Can Schools Capture Significant Amounts Of Value From The Intellectual Property In The Content Of Online Courses?

on December 13 | in Administrator's Perspective, Course Creation, E-Learning, Instructor's Perspective | by | with No Comments

There are two significant issues to be addressed in obtaining a reliable answer to the question of whether or not schools can capture significant amounts of value from the intellectual property in the content of online courses.

First, for most schools, will there be significant quantities of intellectual property embodied in online courses built by the schools’ faculty members?  Second, if there is significant intellectual property embodied in online courses created by a school, will the school be able to monetize and capture some or all of that value?

For some schools there will be significant intellectual value creation when online courses are built by faculty members.  Harvard, for example, defines its primary mission as creation of knowledge.  If new knowledge is embodied in online courses authored by some of its faculty members, then there will be important intellectual property creation.

But for many other schools, this is not so certain a result.  Required to create online courses, many faculty members will pull content off the Internet – content that is free and will not acquire any significant value by being placed in an online course.   For content developed by faculty members themselves, much of it will be inferior to that developed elsewhere, by more expert persons in a field, and will therefore acquire no significant value as intellectual property.  Hence, for most courses created at most schools there will be no significant value to the intellectual property embedded in the courses.

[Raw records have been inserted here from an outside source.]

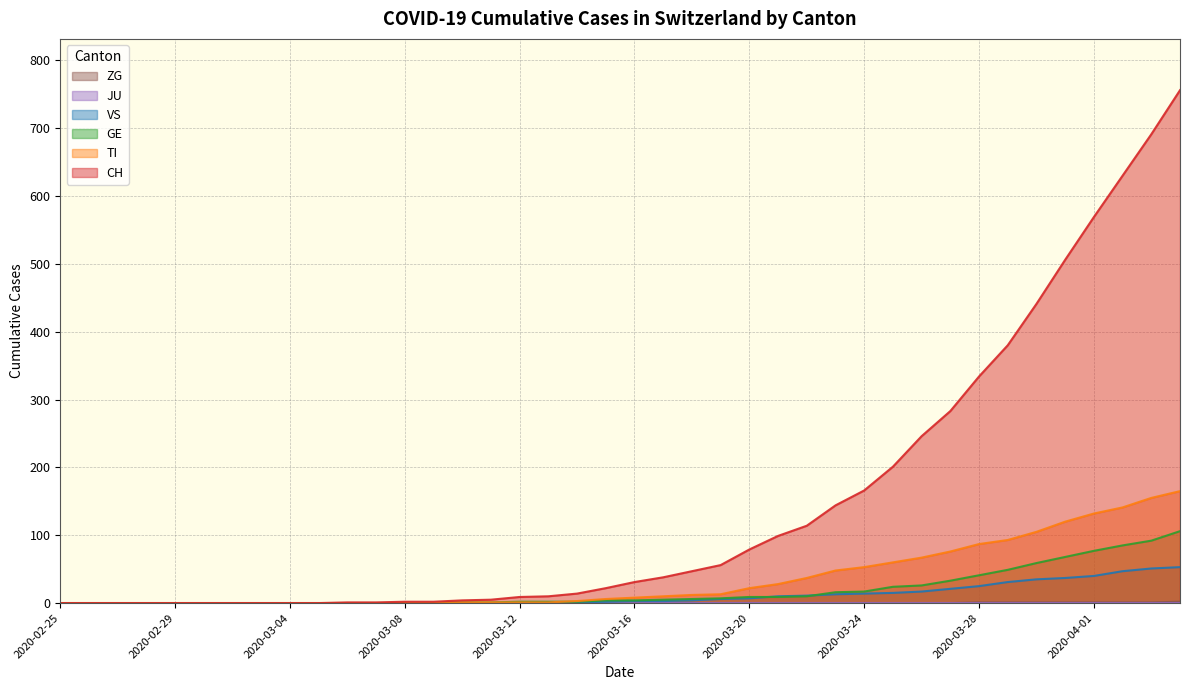

What is the label of the 9th point from the left?

2020-03-04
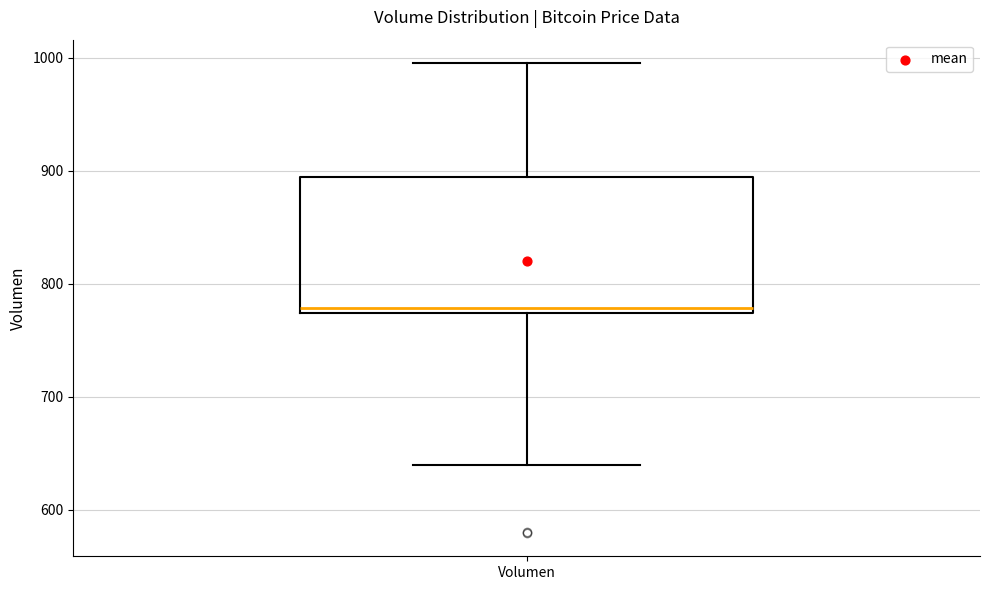

Transcribe this box plot: give where the median line is, the range the box spans, and where the two whiskers end, as read against the y-axis. The values are not printed on the chart, so give them approximately, as read against the axis.

median 780, box 770 to 890, whiskers 640 to 1000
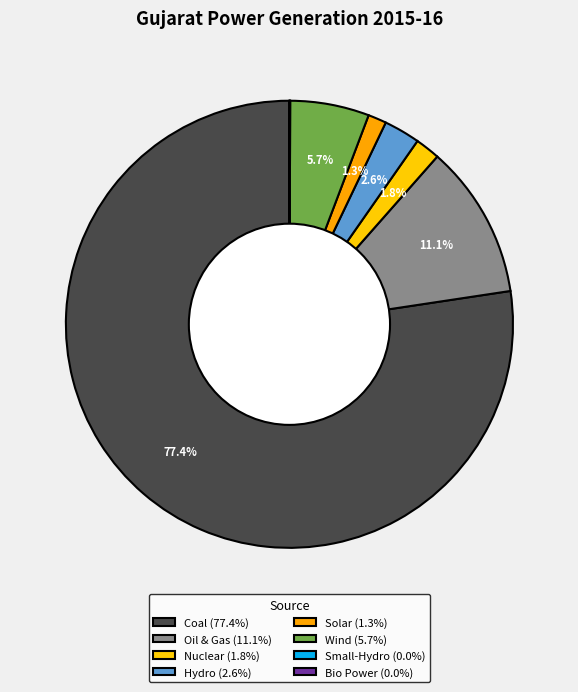

How many segments does this pie chart have?

8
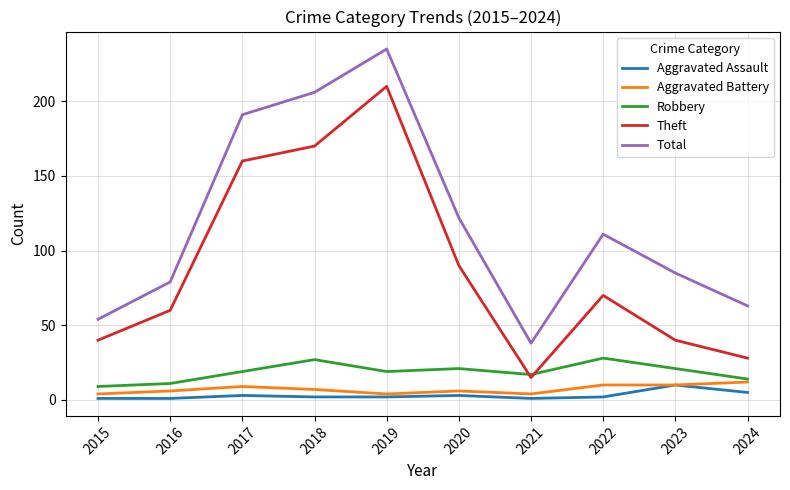

What is the difference between the second highest and second lowest values in the Robbery series?

16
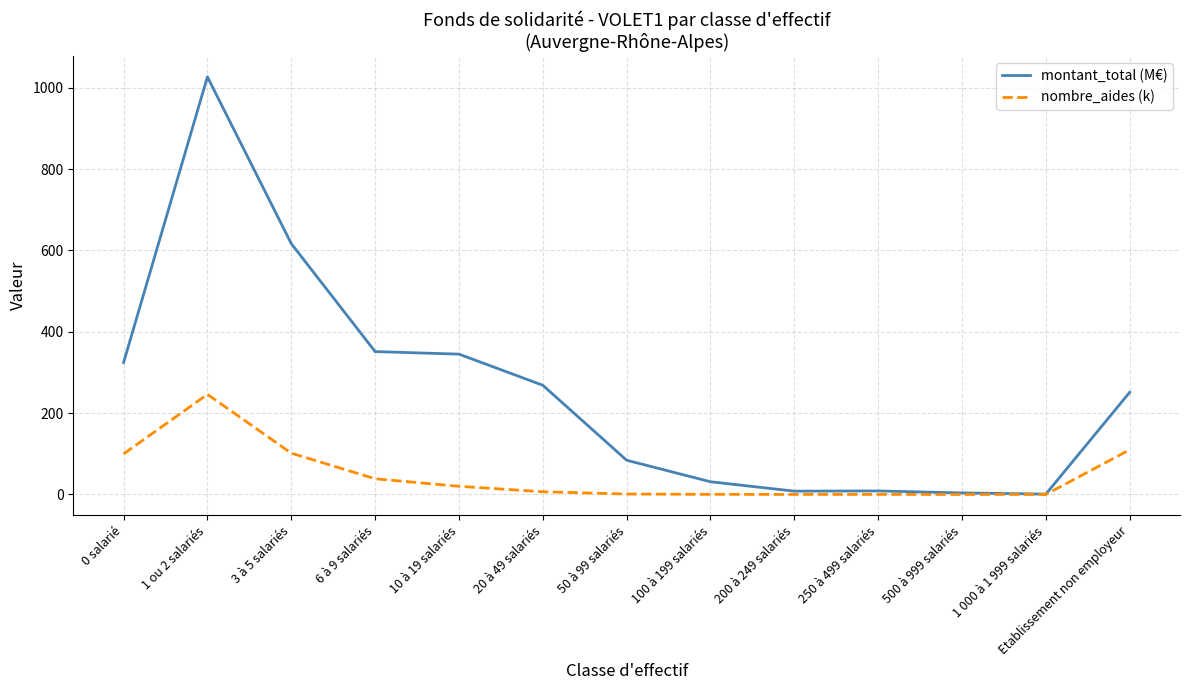

Which category has the highest value in the montant_total (M€) series?

1 ou 2 salariés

In those few situations where an online course created by a faculty member at a school has significant intellectual property embodied in it, will the school be able to capture the value of that property?   A business corporation might value the intellectual property and include it on the firm’s balance sheet, drawing potential gains thereby in its stock valuation or using the intellectual property as part of collateral for loans.   A not-for-profit school rarely has a balance sheet and rarely borrows against it.  So even if there is financial value in intellectual property which is embedded in online courses created by its faculty members, and which intellectual property the school owns, the school may still lack a way to gain from it.